On Tue, Nov 27, 2018 at 10:57 AM Eric Dumazet <eduma...@google.com> wrote:
>
> In case GRO is not as efficient as it should be or disabled,
> we might have a user thread trapped in __release_sock() while
> softirq handler flood packets up to the point we have to drop.
>
> This patch balances work done from user thread and softirq,
> to give more chances to __release_sock() to complete its work
> before new packets are added the the backlog.
>
> This also helps if we receive many ACK packets, since GRO
> does not aggregate them.
>
> This patch brings ~60% throughput increase on a receiver
> without GRO, but the spectacular gain is really on
> 1000x release_sock() latency reduction I have measured.
>
> Signed-off-by: Eric Dumazet <eduma...@google.com>
> Cc: Neal Cardwell <ncardw...@google.com>
> Cc: Yuchung Cheng <ych...@google.com>
> ---
...
> +       if (TCP_SKB_CB(tail)->end_seq != TCP_SKB_CB(skb)->seq ||
> +           TCP_SKB_CB(tail)->ip_dsfield != TCP_SKB_CB(skb)->ip_dsfield ||
> +#ifdef CONFIG_TLS_DEVICE
> +           tail->decrypted != skb->decrypted ||
> +#endif
> +           thtail->doff != th->doff ||
> +           memcmp(thtail + 1, th + 1, hdrlen - sizeof(*th)))
> +               goto no_coalesce;
> +
> +       __skb_pull(skb, hdrlen);
> +       if (skb_try_coalesce(tail, skb, &fragstolen, &delta)) {
> +               thtail->window = th->window;
> +
> +               TCP_SKB_CB(tail)->end_seq = TCP_SKB_CB(skb)->end_seq;
> +
> +               if (after(TCP_SKB_CB(skb)->ack_seq, 
> TCP_SKB_CB(tail)->ack_seq))
> +                       TCP_SKB_CB(tail)->ack_seq = TCP_SKB_CB(skb)->ack_seq;
> +
> +               TCP_SKB_CB(tail)->tcp_flags |= TCP_SKB_CB(skb)->tcp_flags;

I wonder if technically perhaps the logic should skip coalescing if
the tail or skb has the TCP_FLAG_URG bit set? It seems if skbs are
coalesced, and some have urgent data and some do not, then the
TCP_FLAG_URG bit will be accumulated into the tail header, but there
will be no way to ensure the correct urgent offsets for the one or
more skbs with urgent data are passed along.

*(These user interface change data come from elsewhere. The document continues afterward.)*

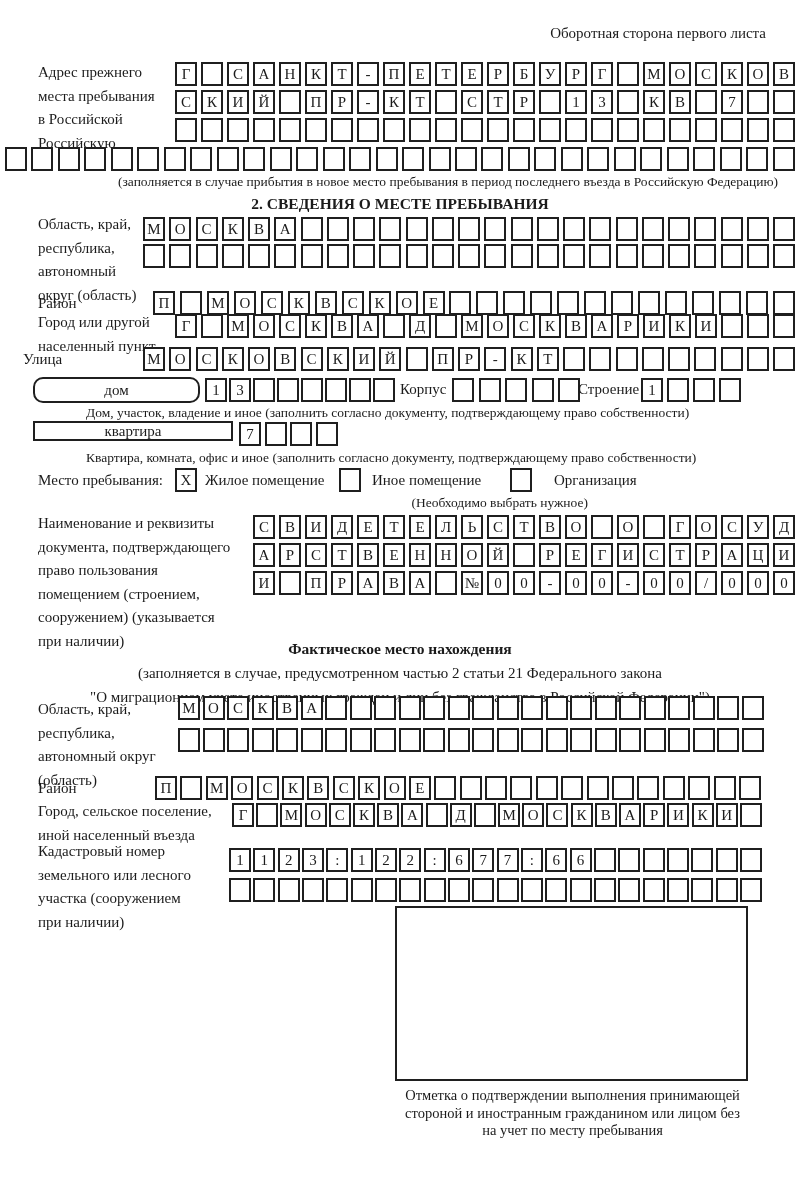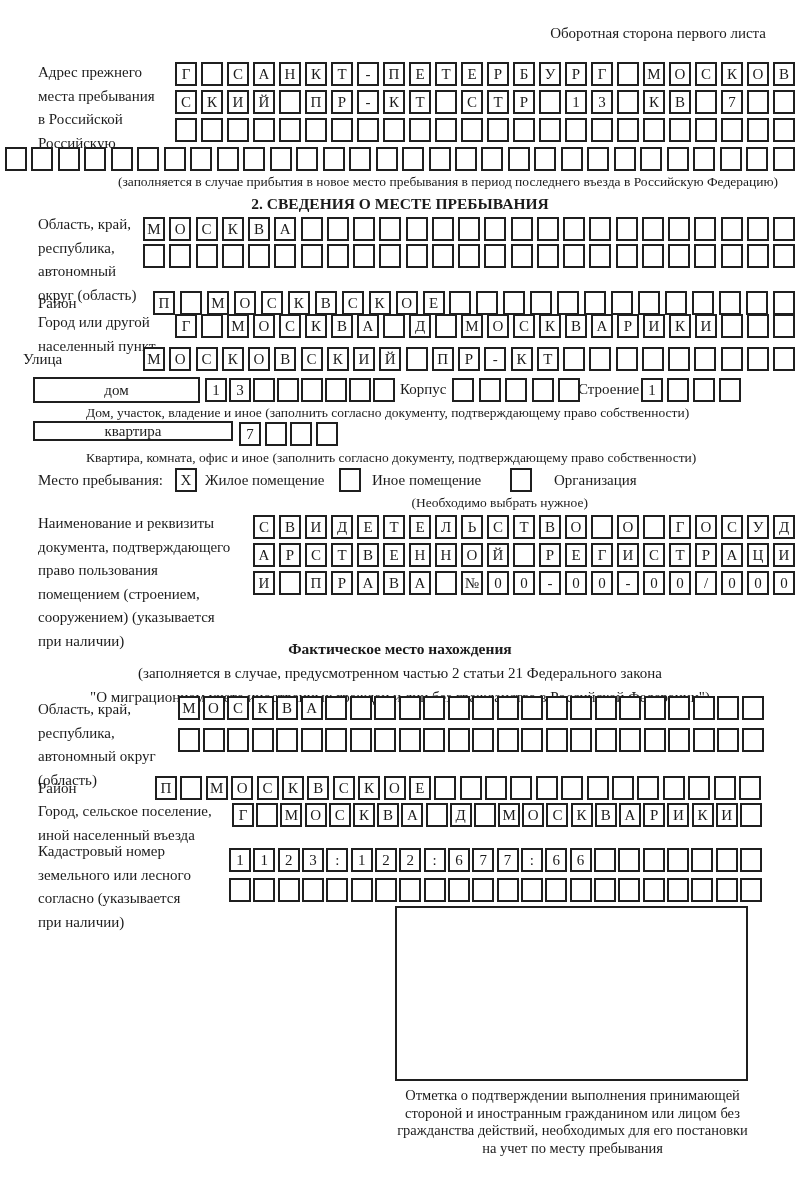--- a/index.html
+++ b/index.html
@@ -294,21 +294,21 @@
     <span class="cell"></span>
     <span class="cell"></span>
     <span class="cell"></span>
     <span class="cell"></span>
     <span class="cell"></span>
     <span class="cell"></span>
     <span class="cell"></span>
     <span class="cell"></span>
   </div>
 
-<div class="abs wbox" style="left:33px;top:377px;width:167px;height:26px;">дом</div>
+<div class="abs wbox" style="left:33px;top:377px;width:167px;height:26px;border-radius:10px;">дом</div>
 <div class="abs cellrow" style="left:205px;top:378px;width:190px;">
     <span class="cell">1</span>
     <span class="cell">3</span>
     <span class="cell"></span>
     <span class="cell"></span>
     <span class="cell"></span>
     <span class="cell"></span>
     <span class="cell"></span>
     <span class="cell"></span>
   </div>
@@ -543,21 +543,21 @@
     <span class="cell">Р</span>
     <span class="cell">И</span>
     <span class="cell">К</span>
     <span class="cell">И</span>
     <span class="cell"></span>
   </div>
 
 <div class="abs lines" style="left:38px;top:840px;">
     <div>Кадастровый номер</div>
     <div>земельного или лесного</div>
-    <div>согласно (указывается</div>
+    <div>участка (сооружением</div>
     <div>при наличии)</div>
   </div>
 <div class="abs cellrow" style="left:229px;top:848px;width:533px;">
     <span class="cell">1</span>
     <span class="cell">1</span>
     <span class="cell">2</span>
     <span class="cell">3</span>
     <span class="cell">:</span>
     <span class="cell">1</span>
     <span class="cell">2</span>
@@ -599,15 +599,14 @@
     <span class="cell"></span>
     <span class="cell"></span>
     <span class="cell"></span>
     <span class="cell"></span>
   </div>
 
 <div class="abs stampbox" style="left:395px;top:906px;width:353px;height:175px;"></div>
 <div class="abs stampcap" style="left:375px;top:1087px;width:395px;text-align:center;">
     <div>Отметка о подтверждении выполнения принимающей</div>
     <div>стороной и иностранным гражданином или лицом без</div>
-    <div>гражданства действий, необходимых для его постановки</div>
     <div>на учет по месту пребывания</div>
   </div>
 
 </body></html>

Thinking out loud, I guess if this is ECN/DCTCP and some ACKs have
TCP_FLAG_ECE and some don't, this will effectively have all ACKed
bytes be treated as ECN-marked. Probably OK, since if this coalescing
path is being hit the sender may be overloaded and slowing down might
be a good thing.

Otherwise, looks great to me. Thanks for doing this!